Will the Lost be Found? - Reprint

After reading a post from a friend on Face Book about an amazing find of a lost phone, I remembered how Son #4 lost his and how God arranged for him to find it. Thought you might like to see how God works.

I would also love to hear how God has stepped in and helped you.


We had the Mini-Blizzard of 2011. Son #4 is on the Volunteer Fire Department and last Saturday the men in the department had to go out and shovel the snow away from the fire hydrants in the township. That alone seems weird, fire hydrants. We don’t have any out here, but there are several in the township, about 125.

Part way through the day of shoveling he realized he lost his cell phone. That is not too unusual considering weekly someone is looking for a phone, billfold or whatever. Add to that all the mishaps our phones have endured, such as; falling into Lake Michigan, getting run over by a tractor, dropping 110 feet off a silo, lost in the poop, you get the picture.

Son #4 figured the phone was gone and wrote it off. But, Sunday afternoon Farmer called him on his wife’s phone and said, “Let’s go look”. He was reluctant, but Dad talked him into it.

They started at the fire station to check the truck that he had been riding in. Not there.

Son #4 decided to start in the neighborhood closest to the Fire Station and then work their way from there. This was not the first place they worked at on Saturday. In fact, this particular area was shoveled about half way through the day.

They had a plan. The lost phone and Farmer’s phone are one of those wonderful two-way phones. I hope you note the sarcasm. I had one for a while and got rid of it as soon as I could. The non-stop beeping is so intrusive.

Anyway, the plan was to approach the hydrants and “beep” the phone in hopes they would hear the lost phone’s “beep” and find it.

Farmer and Son approached the first hydrant and Farmer “beeped” his phone. Farmer silenced his phone so the only beeping would be the lost one. With the first “beep” Farmer thought he heard it. Son #4 didn’t think so. So Farmer “beeped” again. Sure enough, Son #4 heard it.

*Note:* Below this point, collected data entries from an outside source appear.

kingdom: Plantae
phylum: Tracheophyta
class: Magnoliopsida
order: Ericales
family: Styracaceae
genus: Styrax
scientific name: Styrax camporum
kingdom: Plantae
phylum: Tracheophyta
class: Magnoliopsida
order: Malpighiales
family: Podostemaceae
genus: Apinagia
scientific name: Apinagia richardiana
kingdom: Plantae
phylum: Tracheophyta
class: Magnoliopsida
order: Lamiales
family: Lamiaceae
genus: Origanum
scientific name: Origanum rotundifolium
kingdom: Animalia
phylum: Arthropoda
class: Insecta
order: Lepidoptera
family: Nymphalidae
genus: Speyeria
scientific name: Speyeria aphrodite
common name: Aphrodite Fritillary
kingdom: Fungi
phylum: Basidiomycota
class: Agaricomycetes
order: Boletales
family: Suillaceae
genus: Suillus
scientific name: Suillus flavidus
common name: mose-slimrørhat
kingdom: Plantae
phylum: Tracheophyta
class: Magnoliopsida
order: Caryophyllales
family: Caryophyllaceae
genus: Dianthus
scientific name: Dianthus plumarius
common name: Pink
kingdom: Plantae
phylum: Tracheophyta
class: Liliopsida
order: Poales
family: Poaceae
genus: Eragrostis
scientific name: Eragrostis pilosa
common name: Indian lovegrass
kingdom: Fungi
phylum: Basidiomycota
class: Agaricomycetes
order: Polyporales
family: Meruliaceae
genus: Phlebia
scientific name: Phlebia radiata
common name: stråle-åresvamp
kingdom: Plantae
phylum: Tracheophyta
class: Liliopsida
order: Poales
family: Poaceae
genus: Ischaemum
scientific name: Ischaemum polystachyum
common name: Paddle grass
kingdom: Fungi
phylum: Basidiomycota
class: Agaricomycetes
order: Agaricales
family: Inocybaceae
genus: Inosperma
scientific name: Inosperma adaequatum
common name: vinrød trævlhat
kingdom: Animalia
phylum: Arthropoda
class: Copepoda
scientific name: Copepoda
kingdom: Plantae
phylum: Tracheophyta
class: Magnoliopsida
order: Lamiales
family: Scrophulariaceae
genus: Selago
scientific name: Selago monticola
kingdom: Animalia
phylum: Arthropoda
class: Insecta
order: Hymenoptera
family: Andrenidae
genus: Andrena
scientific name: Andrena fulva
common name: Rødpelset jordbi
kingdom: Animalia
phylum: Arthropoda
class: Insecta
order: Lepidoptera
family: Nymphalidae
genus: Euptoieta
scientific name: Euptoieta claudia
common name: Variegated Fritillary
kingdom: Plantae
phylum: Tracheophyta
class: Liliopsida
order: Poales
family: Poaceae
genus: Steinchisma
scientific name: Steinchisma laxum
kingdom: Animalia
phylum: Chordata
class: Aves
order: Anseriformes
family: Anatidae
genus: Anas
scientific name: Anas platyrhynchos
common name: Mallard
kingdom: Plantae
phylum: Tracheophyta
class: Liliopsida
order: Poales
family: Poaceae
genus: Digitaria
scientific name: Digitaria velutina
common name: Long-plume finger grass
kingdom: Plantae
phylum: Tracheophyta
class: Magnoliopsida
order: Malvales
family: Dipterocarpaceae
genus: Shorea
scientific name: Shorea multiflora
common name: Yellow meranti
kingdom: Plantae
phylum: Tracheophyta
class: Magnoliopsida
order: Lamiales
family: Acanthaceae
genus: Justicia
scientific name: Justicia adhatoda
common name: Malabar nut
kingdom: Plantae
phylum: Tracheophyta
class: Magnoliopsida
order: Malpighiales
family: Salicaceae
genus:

Somewhere in that snow bank by the very first hydrant that Farmer and Son #4 checked was his phone.

Using a shovel, they found the phone under a foot of snow.

Son #4 brushed it off and called his wife to let her know it was found. The phone died before the second ring. That is how close it was to being dead.

I would consider the retrieval a total God thing. Consider that the first out of 125 hydrants was where the phone was found and the hydrant was picked at random.

Also, if they would have had to try to find the phone very many times, using the beeping method, the lost phone would have been dead and never found.

It’s a God thing.

No, he didn’t part any sea for us and we didn’t walk on water, but he allowed us to see his hand at work.